=== Text excerpt ===
The CAR knows about the MACHINE!
Reese wakes up pretty quickly once the trunk starts filling with smoke, but after a little struggle he gets pops the trunk and stumbles out while Carter just casually asks if he needs a lift. Reese says it’s his lucky day but really? I know the writers want it to look like blithe banter but…this episode didn’t really lend itself to that and instead makes him look like a sociopath and her look like a bitch. Wait…
Carter gets a call from Finch and hands the phone to Reese. No chit chat, just “Where’s Cahill?” Now Reese gets all butthurt because Finch didn’t ask him how he was, and I’m exhausted by this whole scene. Reese tells Finch that Cahill went to the drop with LOS, without backup, so Finch wants to know where. South Brooklyn Scrapyard, and Reese is headed there.
He asks if Carter is carrying any other firearms and she opens the trunk to show him a case full of guns and he gets all swoony. Again, really? Even Caviezel and Henson look like they’re saying “The hell?” because he looks awkward and she looks embarrassed for him. Plus, and this makes even less sense, she, who has hissy fits for absolutely no reason, hands over police-issue firearms to a known, wanted criminal? How is she going to explain his fingerprints on the trunk door as well as the guns she had with her? And with Badger in town, no less. I’ll gladly play her Mickey Rourke’s speech from Body Heat about how there are 100 ways to fuck up a crime and even a genius will only think of about 50. Because one stray print and she’s in deep.
Guns make me happy.
No time to dilly-dally over that out-of-character idiocy, Finch tells Reese that Vargas’ informant has Fusco, and his life is most definitely in danger. They may not have enough time to save both. Thankfully, Reese manages to remember who he is and gets a little concerned about this dilemma.
But we switch over to the exchange with LOS. A silver SUV pulls up and a bureaucratic-looking douchebag gets out. Cahill can’t believe he’s LOS but Vargas turns into a beaten puppy when LOS points out how much of a mess Vargas made. He drops off the bag of cash and takes the rice bags of coke, telling Vargas not to keep him waiting. Cahill’s twitching and looking around, hoping for backup, but when it doesn’t come, he goes after LOS himself. He has his gun to LOS’s head but his back to Vargas who pulls his own gun on Cahill and tells him to let LOS go.
===
Activities:
**a)** According to the episode recap, why does it make little sense for Carter to hand her guns to Reese? Answer in one to three sentences.
**b)** Please list every actor the episode recap mentions by name.
**c)** Transcribe the episode recap word for word, everything from "No time to dilly-dally" down to "about this dilemma.".
The material that follows isn't needed for anything here.
=== The data ===
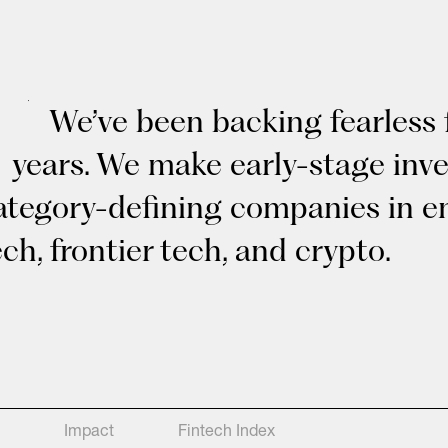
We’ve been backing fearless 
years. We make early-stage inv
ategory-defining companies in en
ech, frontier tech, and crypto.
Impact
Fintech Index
===
Results of the exercise:
**a)** She gives police-issue firearms to a known, wanted criminal, and she would then have to explain his fingerprints on the trunk door and on the guns. With Badger in town, one stray print would leave her in deep trouble.

**b)** Caviezel, Henson, Mickey Rourke

**c)**
No time to dilly-dally over that out-of-character idiocy, Finch tells Reese that Vargas’ informant has Fusco, and his life is most definitely in danger. They may not have enough time to save both. Thankfully, Reese manages to remember who he is and gets a little concerned about this dilemma.